Which MPs have the most clout to shape Swiss legislation and the ability to sway public opinion? Use the table below to explore which MPs have the most influence in each dimension.
The analysis reveals that many politicians from the Centre party have great political influence in parliament. In total, male centrists dominate the list of the 30 most politically influential MPs, constituting 36.7% of them (a total of 11 politicians). The Liberal Party (FDP) is the second most influential party in parliament.
One reason for the distribution of influence among these parties in parliament is their role as bridge-builders. While the right- and left-wing parties take a clear party position on issues such as climate change or migration, the Centre and Liberal parties act as potential alliance partners, thus exerting a direct influence on important political decisions.
In terms of public influence, members of the National Council from the right- and left-wing parties dominate the ranking. The majority of FDP members are situated in the middle tier. Notably, FDP women exhibit higher levels of influence compared to their male counterparts in both the National Council and the Council of States, with this gender distinction being particularly pronounced in the National Council.
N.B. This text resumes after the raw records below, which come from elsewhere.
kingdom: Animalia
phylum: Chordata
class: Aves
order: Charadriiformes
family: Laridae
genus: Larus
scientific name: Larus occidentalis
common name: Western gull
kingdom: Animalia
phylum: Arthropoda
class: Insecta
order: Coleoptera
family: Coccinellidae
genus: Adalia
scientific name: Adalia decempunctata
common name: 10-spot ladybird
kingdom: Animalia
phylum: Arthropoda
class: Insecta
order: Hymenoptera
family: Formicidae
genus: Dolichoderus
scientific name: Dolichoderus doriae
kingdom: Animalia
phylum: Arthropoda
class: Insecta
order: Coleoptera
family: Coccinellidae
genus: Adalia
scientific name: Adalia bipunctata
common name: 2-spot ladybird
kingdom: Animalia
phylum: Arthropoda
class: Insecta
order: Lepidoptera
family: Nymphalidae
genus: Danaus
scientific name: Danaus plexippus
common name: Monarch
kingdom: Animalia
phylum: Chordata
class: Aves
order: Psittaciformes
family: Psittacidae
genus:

Party presidents with significant public influence
Without exception, all party presidents have a significant level of public influence and rank among the 30 most publicly influential parliamentarians. This is primarily because they are the voice of their respective parties, leading to greater media exposure and public recognition.
The co-presidency of the Social Democratic Party (SP), held by Cédric Wermuth and Mattea Meyer, has been particularly successful, with both ranking second and sixth, respectively. Similarly, Gerhard Pfister (Centre), Thierry Burkart (FDP), Jürg Grossen (Green Liberal Party), and Cédric Wermuth are all the highest-ranking representatives within their respective parties.